The reference itself is quite dubious as well. The expression ${\displaystyle M_{iX}(t)}$ denotes an mgf of a complex-valued random variable. I'm not entirely sure how mgf for a complex-valued r.v. is supposed to be defined, but most likely the argument t will be complex as well. The expression ${\displaystyle M_{X}(it)}$ is not correct. Function ${\displaystyle M_{X}:\mathbb {R} \to \mathbb {R} }$ is defined over a domain of real numbers, it cannot be evaluated at an imaginary point (at least not from the point of view of strict mathematics). Of course if function ${\displaystyle M_{X}}$ is given by some simple formula then we can always plug in ${\displaystyle it}$ instead of ${\displaystyle t}$ and hopefully get a meaningful result. But what if there is no simple formula? What if ${\displaystyle M_{X}}$ is defined graphically for example. It is difficult to interpret ${\displaystyle M_{X}(it)}$ without going back to definition of ${\displaystyle M_{X}}$, but then such interpretation turns into a tautology.

Anyways, i believe that mgf is nothing more than a "related concept", and thus should be mentioned in the corresponding section at the end of the article.

Stpasha (talk) 11:24, 17 June 2009 (UTC)

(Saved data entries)
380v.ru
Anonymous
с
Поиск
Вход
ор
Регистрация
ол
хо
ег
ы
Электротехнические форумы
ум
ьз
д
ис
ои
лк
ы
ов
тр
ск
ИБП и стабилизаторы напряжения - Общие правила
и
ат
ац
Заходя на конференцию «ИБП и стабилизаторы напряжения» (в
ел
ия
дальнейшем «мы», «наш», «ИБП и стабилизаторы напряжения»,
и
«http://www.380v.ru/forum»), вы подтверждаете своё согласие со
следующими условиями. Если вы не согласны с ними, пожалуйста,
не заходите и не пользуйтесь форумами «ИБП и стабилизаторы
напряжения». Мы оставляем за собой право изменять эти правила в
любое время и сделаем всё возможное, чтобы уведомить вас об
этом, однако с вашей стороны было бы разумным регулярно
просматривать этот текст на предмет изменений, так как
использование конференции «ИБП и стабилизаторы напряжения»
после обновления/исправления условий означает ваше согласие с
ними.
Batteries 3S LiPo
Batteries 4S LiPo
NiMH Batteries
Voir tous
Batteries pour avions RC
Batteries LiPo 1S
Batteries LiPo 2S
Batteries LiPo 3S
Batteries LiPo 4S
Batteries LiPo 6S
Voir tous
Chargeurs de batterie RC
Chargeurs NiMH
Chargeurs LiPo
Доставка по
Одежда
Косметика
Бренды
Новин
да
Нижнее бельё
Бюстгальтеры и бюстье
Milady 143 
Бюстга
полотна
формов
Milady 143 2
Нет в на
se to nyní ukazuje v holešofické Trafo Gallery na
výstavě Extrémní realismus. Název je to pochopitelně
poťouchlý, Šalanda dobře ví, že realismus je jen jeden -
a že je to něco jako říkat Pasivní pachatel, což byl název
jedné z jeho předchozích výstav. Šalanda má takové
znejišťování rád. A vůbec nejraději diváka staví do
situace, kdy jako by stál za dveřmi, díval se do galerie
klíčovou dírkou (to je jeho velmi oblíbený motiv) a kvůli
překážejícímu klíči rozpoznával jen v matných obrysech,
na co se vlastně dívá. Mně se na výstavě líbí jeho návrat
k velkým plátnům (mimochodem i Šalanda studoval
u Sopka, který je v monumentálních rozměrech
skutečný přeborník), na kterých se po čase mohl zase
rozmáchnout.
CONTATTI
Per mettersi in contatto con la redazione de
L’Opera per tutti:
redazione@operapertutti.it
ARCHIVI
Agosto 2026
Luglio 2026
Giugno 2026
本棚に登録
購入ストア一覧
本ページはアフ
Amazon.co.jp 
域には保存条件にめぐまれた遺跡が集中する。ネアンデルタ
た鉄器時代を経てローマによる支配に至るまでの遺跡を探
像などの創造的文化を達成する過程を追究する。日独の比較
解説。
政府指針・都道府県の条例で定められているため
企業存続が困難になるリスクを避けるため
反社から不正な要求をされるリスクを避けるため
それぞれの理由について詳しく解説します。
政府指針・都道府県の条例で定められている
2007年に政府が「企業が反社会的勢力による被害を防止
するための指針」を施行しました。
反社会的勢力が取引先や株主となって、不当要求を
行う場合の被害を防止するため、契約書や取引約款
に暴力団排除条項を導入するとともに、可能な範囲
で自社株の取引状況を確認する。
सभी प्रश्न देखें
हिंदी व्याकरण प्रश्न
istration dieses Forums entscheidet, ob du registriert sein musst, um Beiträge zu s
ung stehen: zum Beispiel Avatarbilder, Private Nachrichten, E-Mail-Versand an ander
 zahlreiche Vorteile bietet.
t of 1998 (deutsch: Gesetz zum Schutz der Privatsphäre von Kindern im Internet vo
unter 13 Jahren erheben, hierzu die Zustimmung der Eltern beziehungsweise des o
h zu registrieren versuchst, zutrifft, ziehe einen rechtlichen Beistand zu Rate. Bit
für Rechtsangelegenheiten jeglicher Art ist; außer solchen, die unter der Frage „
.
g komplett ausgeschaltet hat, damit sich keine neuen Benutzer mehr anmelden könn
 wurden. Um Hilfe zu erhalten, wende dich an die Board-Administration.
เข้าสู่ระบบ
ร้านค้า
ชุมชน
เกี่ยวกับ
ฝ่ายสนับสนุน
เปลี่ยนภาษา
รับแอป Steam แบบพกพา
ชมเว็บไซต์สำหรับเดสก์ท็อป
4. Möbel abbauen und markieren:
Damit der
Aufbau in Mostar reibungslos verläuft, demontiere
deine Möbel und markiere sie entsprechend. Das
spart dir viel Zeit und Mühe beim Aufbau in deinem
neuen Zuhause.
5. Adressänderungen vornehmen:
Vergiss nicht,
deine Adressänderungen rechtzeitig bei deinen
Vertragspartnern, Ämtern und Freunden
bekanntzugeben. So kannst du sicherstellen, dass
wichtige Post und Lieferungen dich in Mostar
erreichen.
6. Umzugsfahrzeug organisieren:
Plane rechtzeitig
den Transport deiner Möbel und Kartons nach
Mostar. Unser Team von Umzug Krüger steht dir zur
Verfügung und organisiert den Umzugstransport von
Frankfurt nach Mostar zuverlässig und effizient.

ACTIVITIES:
**a.** Using the comment on the mgf, decide whether each statement agrees with it. For each, answer yes or no and quote the deciding words. (i) The writer is sure how an mgf for a complex-valued random variable should be defined. (ii) The writer states that the function M_X is defined over a domain of real numbers. (iii) The writer wants the mgf mentioned in a section at the end of the article.
**b.** Set down the passage of the comment on the mgf that starts with "Anyways, i believe" and goes on through "June 2009 (UTC)".
**c.** In the comment on the mgf, what does the writer believe the mgf is nothing more than?

ANSWER LIST:
**a.**
(i) No: "I'm not entirely sure how mgf for a complex-valued r.v. is supposed to be defined"
(ii) Yes: "is defined over a domain of real numbers"
(iii) Yes: "should be mentioned in the corresponding section at the end of the article"

**b.**
Anyways, i believe that mgf is nothing more than a "related concept", and thus should be mentioned in the corresponding section at the end of the article.

Stpasha (talk) 11:24, 17 June 2009 (UTC)

**c.** A "related concept".